--- START ---
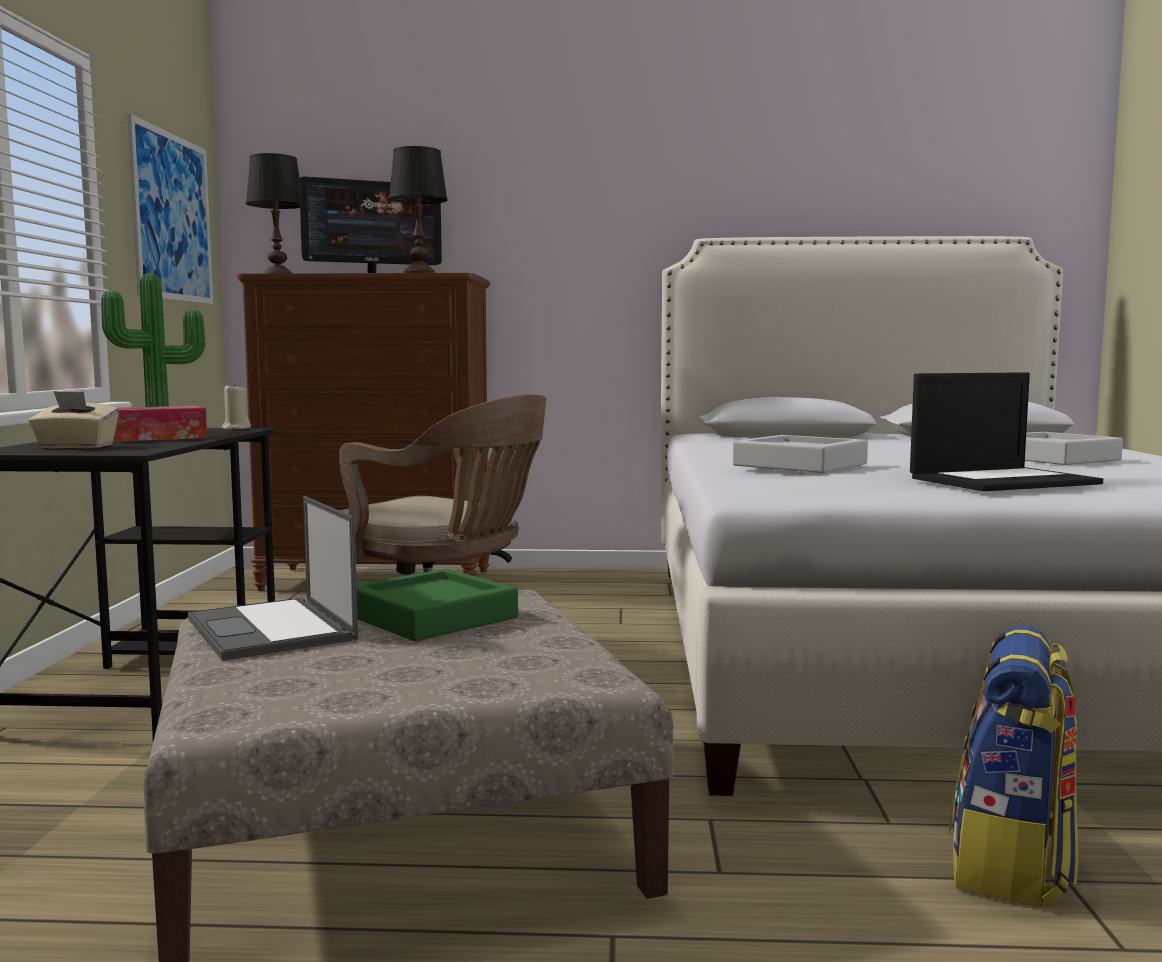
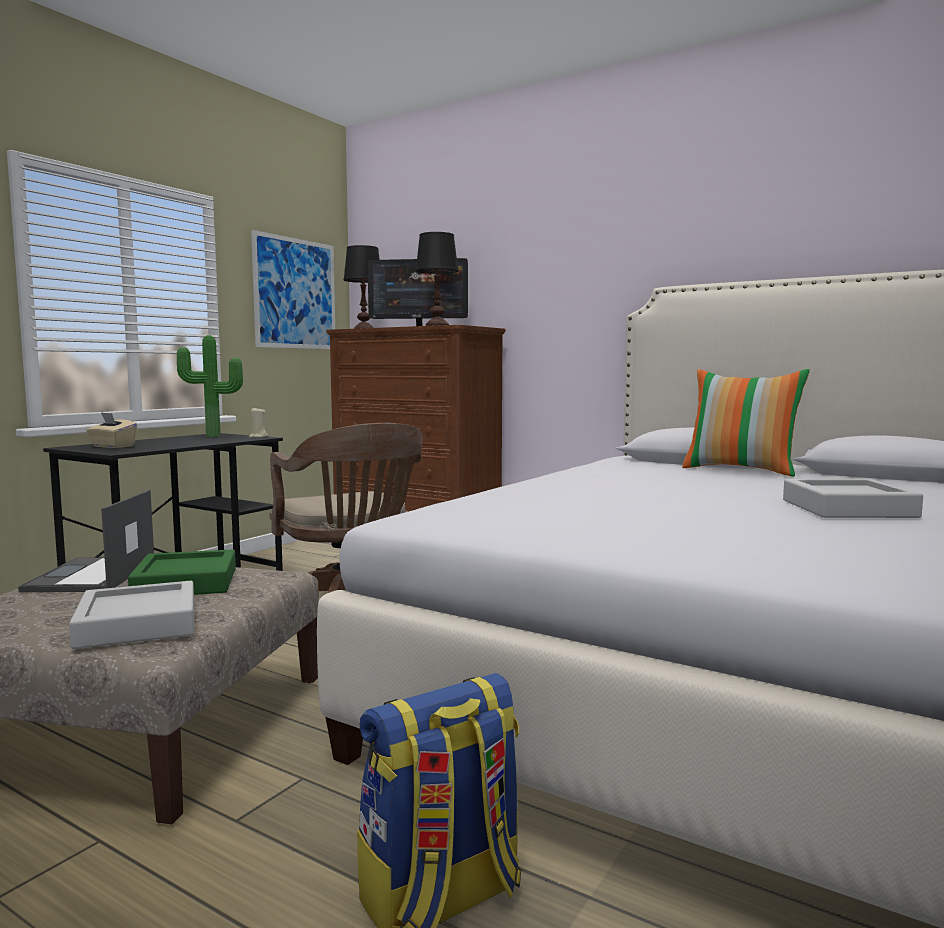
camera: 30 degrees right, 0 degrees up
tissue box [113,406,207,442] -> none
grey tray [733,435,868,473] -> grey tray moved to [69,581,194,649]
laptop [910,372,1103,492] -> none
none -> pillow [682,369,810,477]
--- END ---
Assignment:
How many of the lines in the data above carry the word "none"? Say the number and nothing else.

Solution for this exercise:
3